• [DESCRIPTION OF THE TASK]: Below are some entries. Copy each line that holds the string "sizes".

Saved data entries:
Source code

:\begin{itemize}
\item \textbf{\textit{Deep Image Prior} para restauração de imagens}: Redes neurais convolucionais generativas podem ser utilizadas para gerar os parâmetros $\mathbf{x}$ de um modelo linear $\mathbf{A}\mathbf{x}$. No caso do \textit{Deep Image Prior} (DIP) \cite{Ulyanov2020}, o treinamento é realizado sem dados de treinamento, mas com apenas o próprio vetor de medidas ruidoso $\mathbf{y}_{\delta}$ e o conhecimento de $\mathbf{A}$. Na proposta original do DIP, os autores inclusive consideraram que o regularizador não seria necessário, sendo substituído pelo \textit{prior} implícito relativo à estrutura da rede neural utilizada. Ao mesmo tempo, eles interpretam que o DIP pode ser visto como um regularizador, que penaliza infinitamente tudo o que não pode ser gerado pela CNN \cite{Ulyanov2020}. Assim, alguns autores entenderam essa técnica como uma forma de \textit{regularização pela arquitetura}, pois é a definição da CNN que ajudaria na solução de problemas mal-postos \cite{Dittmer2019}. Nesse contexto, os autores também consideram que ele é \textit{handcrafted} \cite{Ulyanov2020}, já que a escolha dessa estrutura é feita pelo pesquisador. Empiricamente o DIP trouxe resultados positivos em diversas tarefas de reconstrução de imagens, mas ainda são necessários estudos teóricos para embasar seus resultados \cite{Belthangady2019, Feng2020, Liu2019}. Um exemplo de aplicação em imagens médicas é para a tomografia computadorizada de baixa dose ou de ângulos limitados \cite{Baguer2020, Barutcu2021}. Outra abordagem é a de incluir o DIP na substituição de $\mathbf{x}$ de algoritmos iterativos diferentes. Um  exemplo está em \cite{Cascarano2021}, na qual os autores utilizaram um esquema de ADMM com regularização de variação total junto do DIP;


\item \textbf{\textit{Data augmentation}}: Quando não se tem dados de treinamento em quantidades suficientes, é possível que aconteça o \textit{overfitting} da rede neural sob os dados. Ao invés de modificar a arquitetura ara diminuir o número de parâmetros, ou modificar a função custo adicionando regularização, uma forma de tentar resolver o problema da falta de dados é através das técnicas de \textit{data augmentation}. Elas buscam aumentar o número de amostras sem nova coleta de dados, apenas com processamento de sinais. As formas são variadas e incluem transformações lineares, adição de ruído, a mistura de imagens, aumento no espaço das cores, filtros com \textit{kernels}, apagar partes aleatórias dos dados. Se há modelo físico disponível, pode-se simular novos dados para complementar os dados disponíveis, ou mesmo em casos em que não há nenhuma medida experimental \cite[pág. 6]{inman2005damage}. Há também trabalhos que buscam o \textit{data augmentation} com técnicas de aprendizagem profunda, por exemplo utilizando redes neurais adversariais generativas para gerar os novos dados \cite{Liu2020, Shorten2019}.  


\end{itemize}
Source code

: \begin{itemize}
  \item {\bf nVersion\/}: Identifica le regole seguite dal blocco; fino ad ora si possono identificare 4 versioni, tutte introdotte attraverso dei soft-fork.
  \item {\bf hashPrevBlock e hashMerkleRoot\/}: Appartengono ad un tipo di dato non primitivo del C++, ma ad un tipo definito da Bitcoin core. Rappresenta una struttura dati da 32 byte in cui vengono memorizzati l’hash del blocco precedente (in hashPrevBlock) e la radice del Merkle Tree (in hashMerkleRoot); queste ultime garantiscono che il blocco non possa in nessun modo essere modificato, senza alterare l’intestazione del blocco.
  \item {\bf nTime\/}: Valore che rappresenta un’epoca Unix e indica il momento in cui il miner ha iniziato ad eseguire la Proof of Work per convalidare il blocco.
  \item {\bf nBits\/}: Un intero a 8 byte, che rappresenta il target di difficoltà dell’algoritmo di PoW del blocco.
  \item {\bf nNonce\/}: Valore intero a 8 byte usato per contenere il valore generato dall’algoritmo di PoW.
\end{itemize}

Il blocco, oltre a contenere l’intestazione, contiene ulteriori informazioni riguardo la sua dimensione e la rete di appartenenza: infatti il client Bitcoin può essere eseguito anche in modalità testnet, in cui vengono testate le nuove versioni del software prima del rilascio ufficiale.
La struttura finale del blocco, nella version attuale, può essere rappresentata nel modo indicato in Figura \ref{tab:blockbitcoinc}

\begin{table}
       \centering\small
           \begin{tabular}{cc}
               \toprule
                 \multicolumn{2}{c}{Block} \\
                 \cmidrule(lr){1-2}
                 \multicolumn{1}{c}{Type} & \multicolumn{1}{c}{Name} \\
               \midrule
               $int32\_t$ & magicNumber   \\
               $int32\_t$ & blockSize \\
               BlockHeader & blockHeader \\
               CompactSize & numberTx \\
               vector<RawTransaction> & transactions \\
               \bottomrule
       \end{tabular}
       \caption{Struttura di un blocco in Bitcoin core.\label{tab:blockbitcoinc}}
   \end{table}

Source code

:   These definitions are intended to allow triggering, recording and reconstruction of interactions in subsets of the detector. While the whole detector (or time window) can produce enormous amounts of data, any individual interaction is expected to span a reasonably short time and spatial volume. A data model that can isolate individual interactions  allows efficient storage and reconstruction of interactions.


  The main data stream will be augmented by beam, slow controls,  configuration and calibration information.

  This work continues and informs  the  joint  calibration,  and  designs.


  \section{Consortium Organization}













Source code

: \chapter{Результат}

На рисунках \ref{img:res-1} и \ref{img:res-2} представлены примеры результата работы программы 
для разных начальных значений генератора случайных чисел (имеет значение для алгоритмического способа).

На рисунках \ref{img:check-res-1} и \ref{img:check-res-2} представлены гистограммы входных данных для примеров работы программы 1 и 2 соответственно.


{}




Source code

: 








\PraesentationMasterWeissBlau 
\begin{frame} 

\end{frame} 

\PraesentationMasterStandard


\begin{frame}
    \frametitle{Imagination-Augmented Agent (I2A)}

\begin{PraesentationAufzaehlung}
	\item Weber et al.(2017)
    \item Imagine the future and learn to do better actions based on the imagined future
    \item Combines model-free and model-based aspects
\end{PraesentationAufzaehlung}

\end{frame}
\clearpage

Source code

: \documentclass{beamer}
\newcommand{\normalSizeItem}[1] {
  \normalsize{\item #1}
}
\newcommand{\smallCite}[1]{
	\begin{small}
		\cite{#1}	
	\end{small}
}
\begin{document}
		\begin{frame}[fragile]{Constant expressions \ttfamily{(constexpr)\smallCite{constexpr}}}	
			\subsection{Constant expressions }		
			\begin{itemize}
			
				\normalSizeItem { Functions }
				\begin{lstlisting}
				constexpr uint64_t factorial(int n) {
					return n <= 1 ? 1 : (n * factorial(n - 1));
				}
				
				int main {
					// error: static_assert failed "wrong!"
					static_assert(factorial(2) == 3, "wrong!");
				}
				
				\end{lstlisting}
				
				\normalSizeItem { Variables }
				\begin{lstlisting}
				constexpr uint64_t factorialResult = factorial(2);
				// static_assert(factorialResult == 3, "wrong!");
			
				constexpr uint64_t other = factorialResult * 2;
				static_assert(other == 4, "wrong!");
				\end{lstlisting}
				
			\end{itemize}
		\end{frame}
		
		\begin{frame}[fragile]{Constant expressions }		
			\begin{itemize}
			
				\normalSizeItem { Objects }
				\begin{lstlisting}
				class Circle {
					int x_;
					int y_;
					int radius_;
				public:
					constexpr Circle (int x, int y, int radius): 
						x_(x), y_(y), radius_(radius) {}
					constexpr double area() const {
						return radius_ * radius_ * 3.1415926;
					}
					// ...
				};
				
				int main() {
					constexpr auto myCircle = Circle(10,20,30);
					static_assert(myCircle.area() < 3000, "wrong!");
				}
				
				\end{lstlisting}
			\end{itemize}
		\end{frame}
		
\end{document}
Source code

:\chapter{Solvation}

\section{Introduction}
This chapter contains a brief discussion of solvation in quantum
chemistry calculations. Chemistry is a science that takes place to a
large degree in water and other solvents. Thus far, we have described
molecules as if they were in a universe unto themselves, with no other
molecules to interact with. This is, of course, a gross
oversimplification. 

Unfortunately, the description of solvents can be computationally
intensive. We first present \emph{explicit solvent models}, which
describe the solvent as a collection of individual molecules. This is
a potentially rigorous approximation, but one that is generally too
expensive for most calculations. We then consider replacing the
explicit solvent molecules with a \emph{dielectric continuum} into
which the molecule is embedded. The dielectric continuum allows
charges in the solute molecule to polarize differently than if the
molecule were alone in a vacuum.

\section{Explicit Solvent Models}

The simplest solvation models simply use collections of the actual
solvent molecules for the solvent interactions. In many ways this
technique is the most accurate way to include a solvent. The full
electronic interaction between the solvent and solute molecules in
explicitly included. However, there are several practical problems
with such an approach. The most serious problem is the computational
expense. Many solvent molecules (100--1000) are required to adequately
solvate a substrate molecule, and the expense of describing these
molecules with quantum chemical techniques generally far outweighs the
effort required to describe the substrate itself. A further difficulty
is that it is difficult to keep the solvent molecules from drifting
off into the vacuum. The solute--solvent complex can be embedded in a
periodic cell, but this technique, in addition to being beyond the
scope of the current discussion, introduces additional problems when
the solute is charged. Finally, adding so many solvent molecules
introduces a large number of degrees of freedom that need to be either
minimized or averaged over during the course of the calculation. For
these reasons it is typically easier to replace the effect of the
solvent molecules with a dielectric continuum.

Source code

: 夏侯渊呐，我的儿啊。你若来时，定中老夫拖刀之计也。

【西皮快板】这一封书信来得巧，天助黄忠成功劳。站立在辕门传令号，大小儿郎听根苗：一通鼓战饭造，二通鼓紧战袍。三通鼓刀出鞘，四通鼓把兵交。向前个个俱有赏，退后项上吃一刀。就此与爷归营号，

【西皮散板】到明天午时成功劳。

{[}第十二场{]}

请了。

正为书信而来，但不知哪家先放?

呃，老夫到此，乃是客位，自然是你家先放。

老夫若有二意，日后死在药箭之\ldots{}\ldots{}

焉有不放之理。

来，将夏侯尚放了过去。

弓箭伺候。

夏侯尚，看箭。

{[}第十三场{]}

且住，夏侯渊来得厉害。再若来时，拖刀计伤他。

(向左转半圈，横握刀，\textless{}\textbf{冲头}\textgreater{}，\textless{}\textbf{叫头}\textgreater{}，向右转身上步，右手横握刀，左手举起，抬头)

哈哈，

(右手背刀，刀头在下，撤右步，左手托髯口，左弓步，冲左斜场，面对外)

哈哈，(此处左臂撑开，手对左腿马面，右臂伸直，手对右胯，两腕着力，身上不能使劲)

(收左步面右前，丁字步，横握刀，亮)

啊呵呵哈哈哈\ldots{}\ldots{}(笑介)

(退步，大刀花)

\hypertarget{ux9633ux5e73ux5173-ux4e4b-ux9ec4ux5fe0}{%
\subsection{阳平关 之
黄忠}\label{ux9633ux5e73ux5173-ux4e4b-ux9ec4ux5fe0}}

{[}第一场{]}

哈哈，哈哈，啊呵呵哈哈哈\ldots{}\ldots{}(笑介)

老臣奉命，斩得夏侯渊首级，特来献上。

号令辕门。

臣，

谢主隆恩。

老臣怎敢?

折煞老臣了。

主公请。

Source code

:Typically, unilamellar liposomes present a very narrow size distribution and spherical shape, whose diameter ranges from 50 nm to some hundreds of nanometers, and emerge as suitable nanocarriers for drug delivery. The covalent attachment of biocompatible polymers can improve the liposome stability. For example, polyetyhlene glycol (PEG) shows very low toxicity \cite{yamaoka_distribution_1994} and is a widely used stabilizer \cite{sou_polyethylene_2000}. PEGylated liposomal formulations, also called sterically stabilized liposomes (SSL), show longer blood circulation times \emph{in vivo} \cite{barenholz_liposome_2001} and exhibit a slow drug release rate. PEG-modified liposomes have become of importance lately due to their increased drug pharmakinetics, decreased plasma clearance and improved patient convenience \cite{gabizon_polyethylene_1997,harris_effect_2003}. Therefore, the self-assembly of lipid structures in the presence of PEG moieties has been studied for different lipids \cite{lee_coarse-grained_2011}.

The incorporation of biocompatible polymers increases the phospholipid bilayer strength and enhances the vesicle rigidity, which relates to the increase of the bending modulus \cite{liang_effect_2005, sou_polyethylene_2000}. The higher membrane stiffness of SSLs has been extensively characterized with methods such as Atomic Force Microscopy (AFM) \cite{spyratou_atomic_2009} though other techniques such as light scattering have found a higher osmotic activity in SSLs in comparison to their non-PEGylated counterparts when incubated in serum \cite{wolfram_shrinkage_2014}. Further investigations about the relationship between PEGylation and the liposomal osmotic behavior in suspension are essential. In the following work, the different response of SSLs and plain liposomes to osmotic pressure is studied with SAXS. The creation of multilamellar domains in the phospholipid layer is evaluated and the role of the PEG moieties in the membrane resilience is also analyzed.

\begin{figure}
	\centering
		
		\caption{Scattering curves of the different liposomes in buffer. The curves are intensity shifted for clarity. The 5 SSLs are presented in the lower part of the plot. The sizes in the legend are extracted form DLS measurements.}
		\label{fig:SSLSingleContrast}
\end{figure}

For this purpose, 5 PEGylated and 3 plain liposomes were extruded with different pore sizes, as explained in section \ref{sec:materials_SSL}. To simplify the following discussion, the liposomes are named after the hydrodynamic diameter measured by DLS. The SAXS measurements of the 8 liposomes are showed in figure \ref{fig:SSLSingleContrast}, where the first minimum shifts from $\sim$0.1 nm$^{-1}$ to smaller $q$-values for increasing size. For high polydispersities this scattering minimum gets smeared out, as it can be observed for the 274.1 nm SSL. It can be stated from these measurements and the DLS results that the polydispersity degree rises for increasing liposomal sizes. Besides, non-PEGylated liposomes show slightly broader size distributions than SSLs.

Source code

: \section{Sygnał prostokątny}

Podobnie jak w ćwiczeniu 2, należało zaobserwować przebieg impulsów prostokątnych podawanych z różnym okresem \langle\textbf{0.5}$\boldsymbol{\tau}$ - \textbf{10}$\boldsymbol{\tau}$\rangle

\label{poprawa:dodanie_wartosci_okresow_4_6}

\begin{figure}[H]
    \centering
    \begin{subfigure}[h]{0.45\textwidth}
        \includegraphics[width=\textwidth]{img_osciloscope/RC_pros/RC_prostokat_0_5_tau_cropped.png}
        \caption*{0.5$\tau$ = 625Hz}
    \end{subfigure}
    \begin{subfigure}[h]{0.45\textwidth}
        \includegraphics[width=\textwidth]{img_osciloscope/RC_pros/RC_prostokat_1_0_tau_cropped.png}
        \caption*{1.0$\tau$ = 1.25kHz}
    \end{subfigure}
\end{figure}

• [COMPLETED EXERCISE]:
		\caption{Scattering curves of the different liposomes in buffer. The curves are intensity shifted for clarity. The 5 SSLs are presented in the lower part of the plot. The sizes in the legend are extracted form DLS measurements.}
For this purpose, 5 PEGylated and 3 plain liposomes were extruded with different pore sizes, as explained in section \ref{sec:materials_SSL}. To simplify the following discussion, the liposomes are named after the hydrodynamic diameter measured by DLS. The SAXS measurements of the 8 liposomes are showed in figure \ref{fig:SSLSingleContrast}, where the first minimum shifts from $\sim$0.1 nm$^{-1}$ to smaller $q$-values for increasing size. For high polydispersities this scattering minimum gets smeared out, as it can be observed for the 274.1 nm SSL. It can be stated from these measurements and the DLS results that the polydispersity degree rises for increasing liposomal sizes. Besides, non-PEGylated liposomes show slightly broader size distributions than SSLs.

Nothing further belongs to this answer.